Ektov, however, was in his third month of prison and was still concocting stories and telling lies. But now—had they seen through them?
Meanwhile, Libin carried on with his happy smile, even seeming well disposed toward this hopeless democrat and populist—though he had seated him under a much more powerful light. His moist, rapacious mouth formed a smile: “So, Pavel Vasylich, we didn’t finish our conversation last time . . .”
And then everything came crashing down.
It was all over.
He was already slipping down the steep slope, clinging to a few shreds of hope with his fingernails: Surely this didn’t mean they had his family as well? Polina and his little girl might have taken precautions, found a different place to live, moved away somewhere . . . ?
But Libin, his black eyes gleaming with the enjoyment of watching his distraught prisoner making pointless denials, now tightened the noose around his neck: “Polina Mikhailovna doesn’t approve of your stubbornness. Now that she knows the facts, she’s amazed that you still haven’t broken ranks with the bandits.”

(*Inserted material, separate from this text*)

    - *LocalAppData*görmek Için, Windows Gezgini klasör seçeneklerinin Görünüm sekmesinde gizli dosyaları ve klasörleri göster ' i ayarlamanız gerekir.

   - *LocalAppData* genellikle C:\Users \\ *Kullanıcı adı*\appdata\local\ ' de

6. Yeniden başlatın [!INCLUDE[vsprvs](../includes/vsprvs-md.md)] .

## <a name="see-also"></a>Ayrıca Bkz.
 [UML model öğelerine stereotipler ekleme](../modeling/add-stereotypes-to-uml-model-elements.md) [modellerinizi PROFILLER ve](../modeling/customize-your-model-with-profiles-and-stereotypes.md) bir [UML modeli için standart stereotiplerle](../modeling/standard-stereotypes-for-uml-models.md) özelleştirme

Ektov sat on the stool for a few minutes, utterly stunned. His thoughts danced away in every direction, then slowed their whirl and became frozen.

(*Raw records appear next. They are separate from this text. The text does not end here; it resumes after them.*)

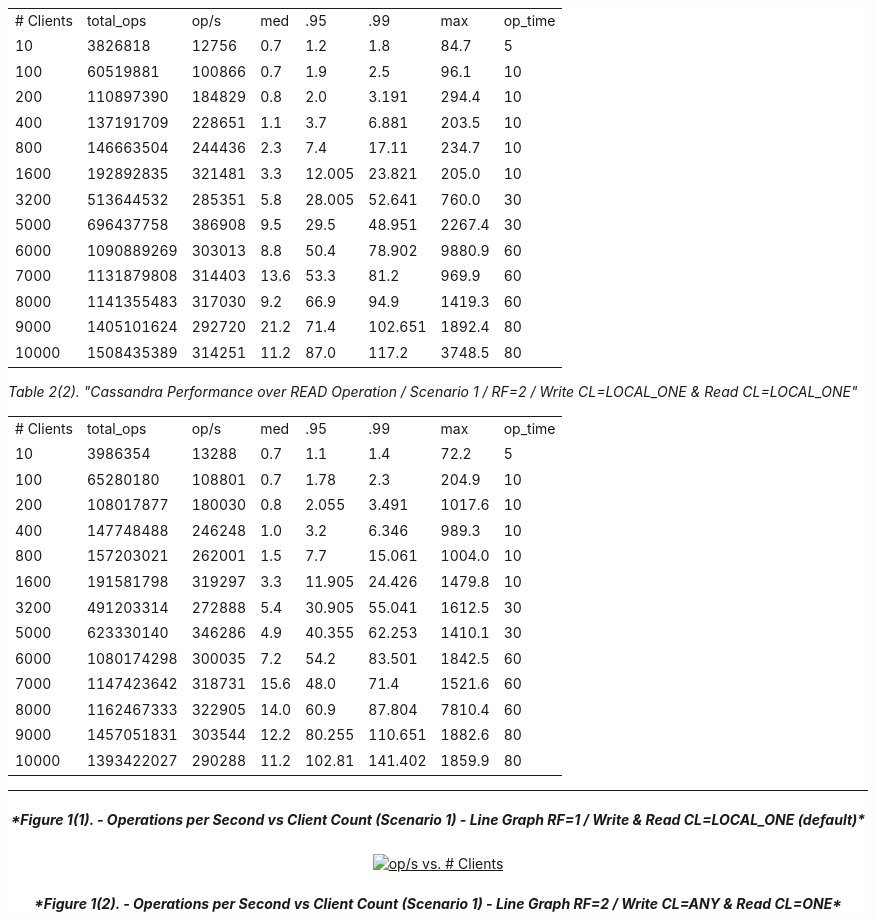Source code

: <table><tr><td># Clients</td><td>total_ops</td><td>op/s</td><td>med</td><td>.95</td><td>.99</td><td>max</td><td>op_time</td></tr><tr><td>10</td><td>3826818</td><td>12756</td><td>0.7</td><td>1.2</td><td>1.8</td><td>84.7</td><td>5</td></tr><tr><td>100</td><td>60519881</td><td>100866</td><td>0.7</td><td>1.9</td><td>2.5</td><td>96.1</td><td>10</td></tr><tr><td>200</td><td>110897390</td><td>184829</td><td>0.8</td><td>2.0</td><td>3.191</td><td>294.4</td><td>10</td></tr><tr><td>400</td><td>137191709</td><td>228651</td><td>1.1</td><td>3.7</td><td>6.881</td><td>203.5</td><td>10</td></tr><tr><td>800</td><td>146663504</td><td>244436</td><td>2.3</td><td>7.4</td><td>17.11</td><td>234.7</td><td>10</td></tr><tr><td>1600</td><td>192892835</td><td>321481</td><td>3.3</td><td>12.005</td><td>23.821</td><td>205.0</td><td>10</td></tr><tr><td>3200</td><td>513644532</td><td>285351</td><td>5.8</td><td>28.005</td><td>52.641</td><td>760.0</td><td>30</td></tr><tr><td>5000</td><td>696437758</td><td>386908</td><td>9.5</td><td>29.5</td><td>48.951</td><td>2267.4</td><td>30</td></tr><tr><td>6000</td><td>1090889269</td><td>303013</td><td>8.8</td><td>50.4</td><td>78.902</td><td>9880.9</td><td>60</td></tr><tr><td>7000</td><td>1131879808</td><td>314403</td><td>13.6</td><td>53.3</td><td>81.2</td><td>969.9</td><td>60</td></tr><tr><td>8000</td><td>1141355483</td><td>317030</td><td>9.2</td><td>66.9</td><td>94.9</td><td>1419.3</td><td>60</td></tr><tr><td>9000</td><td>1405101624</td><td>292720</td><td>21.2</td><td>71.4</td><td>102.651</td><td>1892.4</td><td>80</td></tr><tr><td>10000</td><td>1508435389</td><td>314251</td><td>11.2</td><td>87.0</td><td>117.2</td><td>3748.5</td><td>80</td></tr></table>

*Table 2(2). "Cassandra Performance over READ Operation / Scenario 1 / RF=2 / Write CL=LOCAL_ONE & Read CL=LOCAL_ONE"*

<table><tr><td># Clients</td><td>total_ops</td><td>op/s</td><td>med</td><td>.95</td><td>.99</td><td>max</td><td>op_time</td></tr><tr><td>10</td><td>3986354</td><td>13288</td><td>0.7</td><td>1.1</td><td>1.4</td><td>72.2</td><td>5</td></tr><tr><td>100</td><td>65280180</td><td>108801</td><td>0.7</td><td>1.78</td><td>2.3</td><td>204.9</td><td>10</td></tr><tr><td>200</td><td>108017877</td><td>180030</td><td>0.8</td><td>2.055</td><td>3.491</td><td>1017.6</td><td>10</td></tr><tr><td>400</td><td>147748488</td><td>246248</td><td>1.0</td><td>3.2</td><td>6.346</td><td>989.3</td><td>10</td></tr><tr><td>800</td><td>157203021</td><td>262001</td><td>1.5</td><td>7.7</td><td>15.061</td><td>1004.0</td><td>10</td></tr><tr><td>1600</td><td>191581798</td><td>319297</td><td>3.3</td><td>11.905</td><td>24.426</td><td>1479.8</td><td>10</td></tr><tr><td>3200</td><td>491203314</td><td>272888</td><td>5.4</td><td>30.905</td><td>55.041</td><td>1612.5</td><td>30</td></tr><tr><td>5000</td><td>623330140</td><td>346286</td><td>4.9</td><td>40.355</td><td>62.253</td><td>1410.1</td><td>30</td></tr><tr><td>6000</td><td>1080174298</td><td>300035</td><td>7.2</td><td>54.2</td><td>83.501</td><td>1842.5</td><td>60</td></tr><tr><td>7000</td><td>1147423642</td><td>318731</td><td>15.6</td><td>48.0</td><td>71.4</td><td>1521.6</td><td>60</td></tr><tr><td>8000</td><td>1162467333</td><td>322905</td><td>14.0</td><td>60.9</td><td>87.804</td><td>7810.4</td><td>60</td></tr><tr><td>9000</td><td>1457051831</td><td>303544</td><td>12.2</td><td>80.255</td><td>110.651</td><td>1882.6</td><td>80</td></tr><tr><td>10000</td><td>1393422027</td><td>290288</td><td>11.2</td><td>102.81</td><td>141.402</td><td>1859.9</td><td>80</td></tr></table>

---

<h5 style="text-align: center;" markdown="1">*Figure 1(1). - Operations per Second vs Client Count (Scenario 1) - Line Graph RF=1 / Write & Read CL=LOCAL_ONE (default)*</h5>

<div>
    <a href="https://plot.ly/~anny.martinez/256/" target="_blank" title="op/s vs. # Clients" style="display: block; text-align: center;"><img src="https://plot.ly/~anny.martinez/256.png" alt="op/s vs. # Clients" style="max-width: 100%;width: 1139px;"  width="1139" onerror="this.onerror=null;this.src='https://plot.ly/404.png';" /></a>
    <script data-plotly="anny.martinez:256"  src="https://plot.ly/embed.js" async></script>
</div>

<h5 style="text-align: center;" markdown="1">*Figure 1(2). - Operations per Second vs Client Count (Scenario 1) - Line Graph RF=2 / Write CL=ANY & Read CL=ONE*</h5>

Libin continued to look at him. But he was silent and did not urge him on.
That was something Polina would never have thought and never have said.
But could she have reached the end of her rope?
Yet, this might also be his chance: Let me meet with her! Let me talk to her myself!
Libin gave a hesitant “No”: “You have to earn a meeting, first of all by your repentance.”
Two or three days passed in this way, Ektov insisting on a meeting, Libin insisting first on complete repentance.
But Ektov could not trample into the mud all the things he had seen with his own eyes and absolutely knew to be tru
e. And he was incapable of pretending.
Libin, however, was also unwilling to give an inch. (And his stubbornness proved that what he had said about Polina was untrue! That was not her at all!)
Then Libin abruptly ended the duel, and in a way that took Ektov’s breath away: To hell with you, don’t repent! To hell with you, you can keep your brainless populism! But if you don’t cooperate with us, I’ll hand over your Polina to the Hungarians in the special forces and make you watch. And we’ll put your little brat in an orphanage. And after you’ve seen the show, you’ll get a bullet in the back of the neck. That’s less than you deserve, and we should have done it sooner.
Icy fingers seemed to grip his chest. These people certainly were capable of doing all that Libin had said. Such things had happened more than once. Their power rested on such things, in fact.
Polina . . . !
They gave Ektov a day and then another day to think.
And how could one think inside this torture chamber where you’re surrounded by threats and have no way out? His thoughts simply passed through his head, disconnected, as if he were only half awake.
How could he do it—sacrifice his wife and Marinka and simply step over them? Was there anyone else on earth, anything else on earth, to which he felt more responsible? Everything that made his life meaningful lay in these two people.
And was he to be the one to give them up? What kind of person could do such a thing . . . ? And afterwards they would shoot Polina. And they wouldn’t spare Marinka either. He knew these people.
What if he could save some peasants by doing that? But the rebels had already lost, that was clear. They’ve lost in any case.
As for his cooperation, what did that mean these days? How could it tip the scales of an uprising that has already been put down? The only question was the sacrifice of his family. Nothing else could be changed.